• **Given records**:
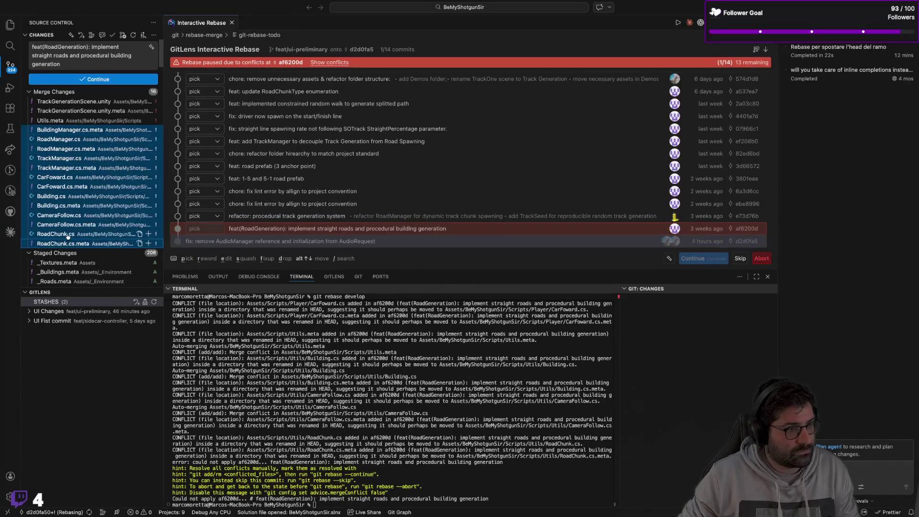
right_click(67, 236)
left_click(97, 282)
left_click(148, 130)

--

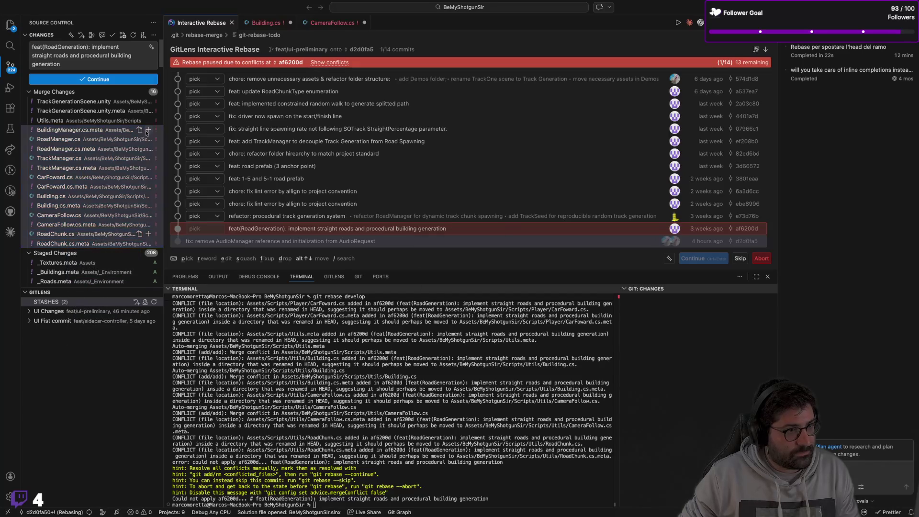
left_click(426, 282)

==

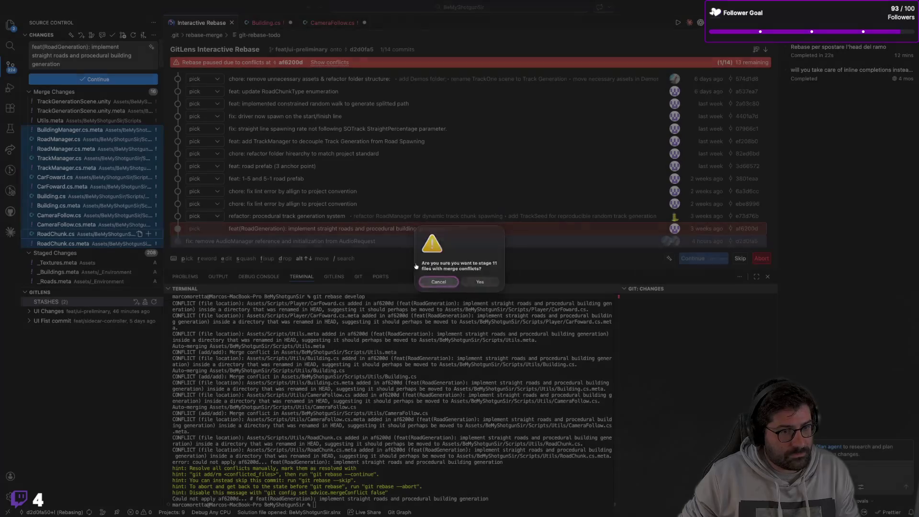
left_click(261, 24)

• **Your task**:
Only those lines of the entries above that run from the line containing "right_click(67, 236)" to the line containing "left_click(148, 130)", both included, should be transcribed exactly.

• **Solution below**:
right_click(67, 236)
left_click(97, 282)
left_click(148, 130)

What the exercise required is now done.